**Excerpted text**
--
To Apple’s credit, the Vision Pro is designed in such a way that users can still see individuals around them if they so desire.

THE POSSIBLE DISADVANTAGES

My conflicted views about Apple’s initial attempt into mixed reality originate, strangely, from how well-designed the Vision Pro is by a business that has been at the forefront of game-changing technology on several occasions over the last 40 years, from the Macintosh computer to the iPhone.

It appears that Apple has done something that other tech companies have not done by cracking the code to make both virtual and augmented reality more compelling and less disorienting than a variety of other mediocre headsets have done over the last decade or so.

The only reason the Vision Pro won’t become an instant hit is its price. When it launches in the United States early next year, it will cost $3,500, making it likely that it will begin as a luxury item out of reach for most families — especially since the headset isn’t going to replace the need to buy a new iPhone or Android smartphone every few years.

The most likely scenario is that Vision Pro serves as Apple’s testbed for mixed reality, encouraging the development of more apps created specifically to take advantage of the technology.The next wave will be a slew of other products with similarly compelling technology at lower price points, with a better chance of sucking more people — including children — into a realm that threatens to deepen screen addictions at the expense of real-world human interactions.
--
**Data shown**

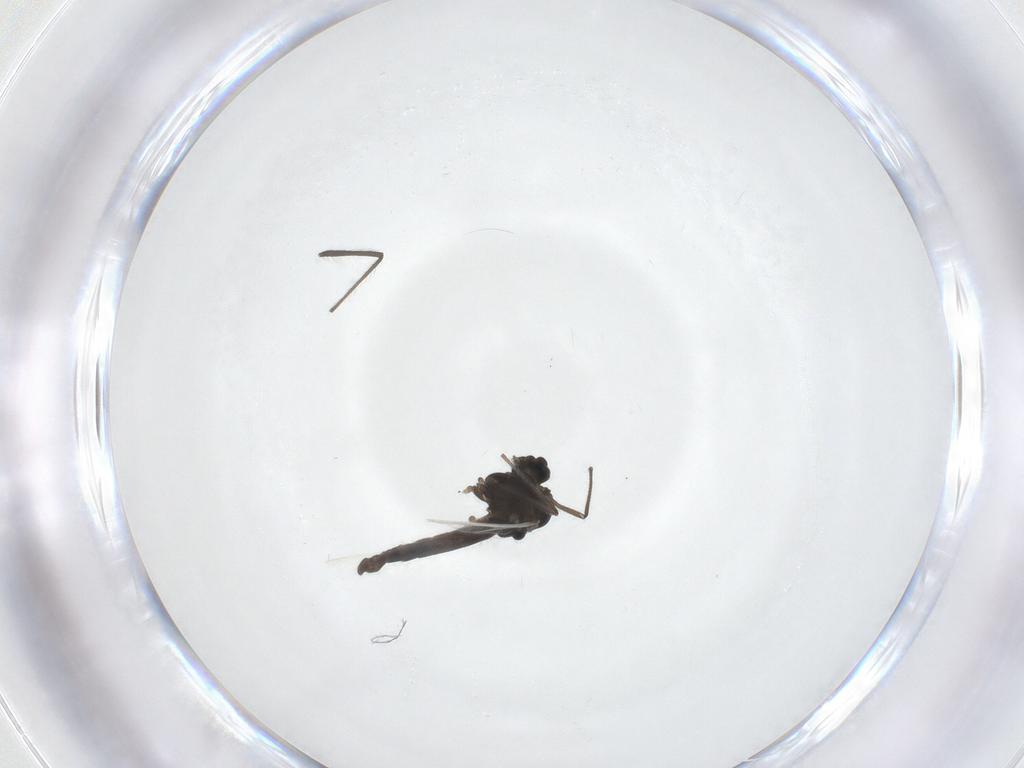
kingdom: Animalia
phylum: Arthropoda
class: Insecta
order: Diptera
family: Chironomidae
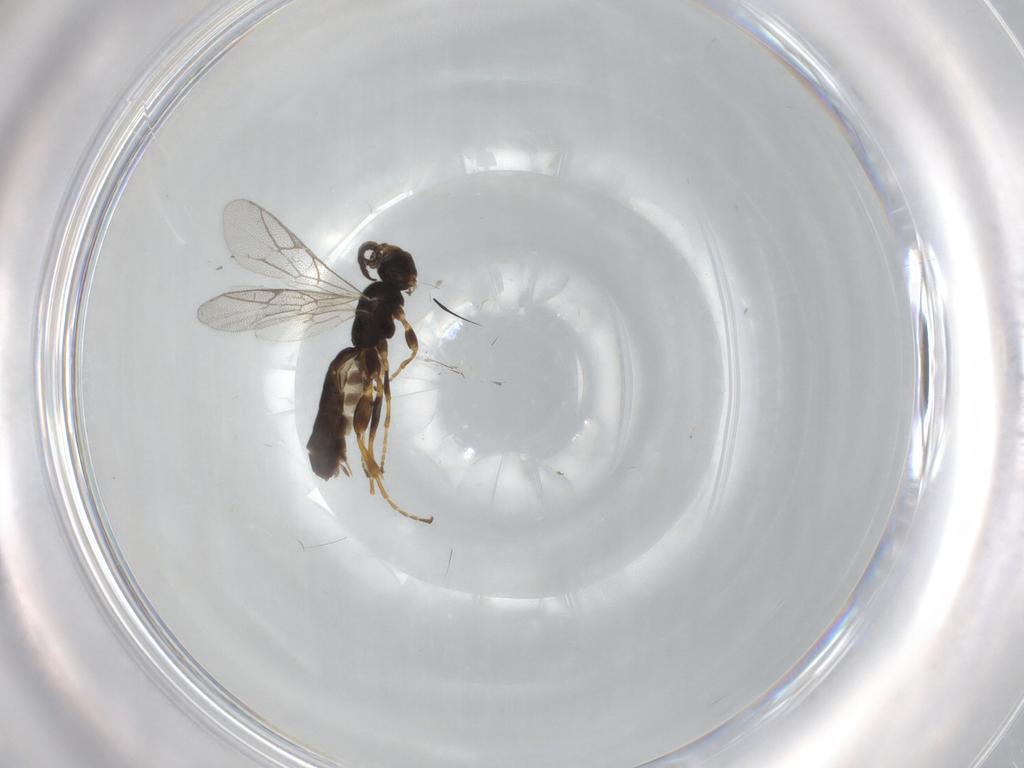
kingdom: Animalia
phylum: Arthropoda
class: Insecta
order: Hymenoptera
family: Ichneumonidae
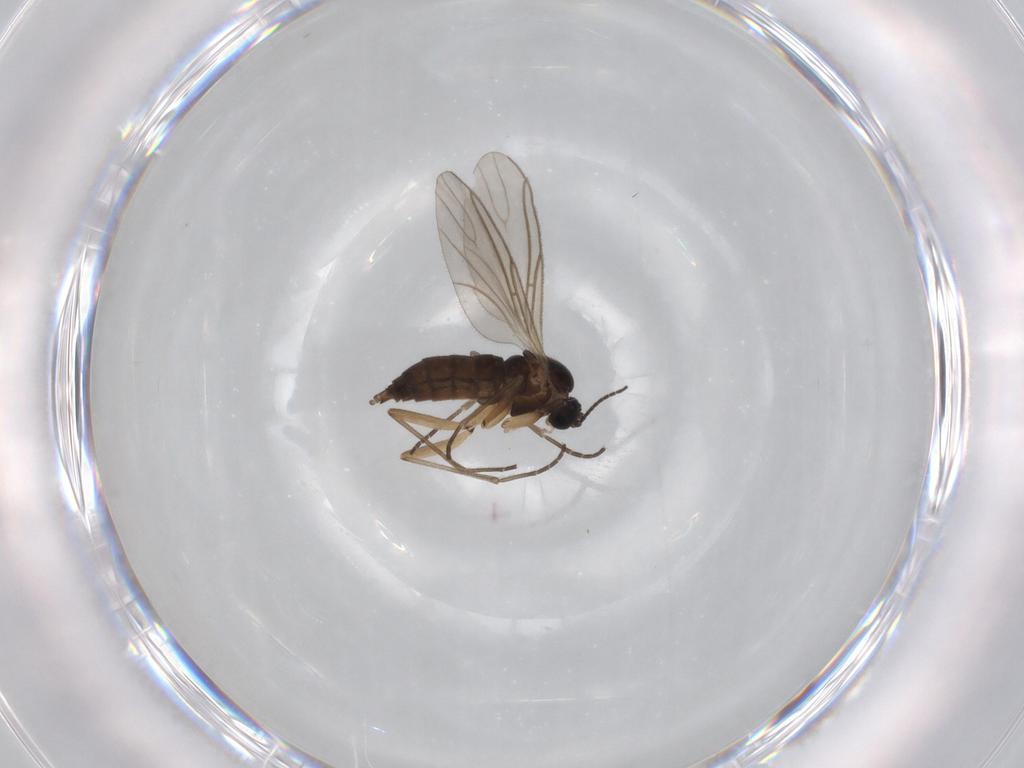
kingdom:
--
**Written exercise A**
Answer these from the Vision Pro text:
(i) What will the Vision Pro cost when it launches in the United States?
(ii) Which two Apple products are given as examples of its game-changing technology over the last 40 years?
(iii) What does the text say the Vision Pro will most likely serve as for Apple?
**Written exercise B**
Please copy every line of the records, the ones naming living things by kingdom, phylum and so on, without any change, and leave out the pictures.
The Vision Pro text and the records are unrelated to each other.

**Full solution A**
(i) $3,500
(ii) The Macintosh computer and the iPhone
(iii) Apple's testbed for mixed reality

**Full solution B**
kingdom: Animalia
phylum: Arthropoda
class: Insecta
order: Diptera
family: Chironomidae
kingdom: Animalia
phylum: Arthropoda
class: Insecta
order: Hymenoptera
family: Ichneumonidae
kingdom:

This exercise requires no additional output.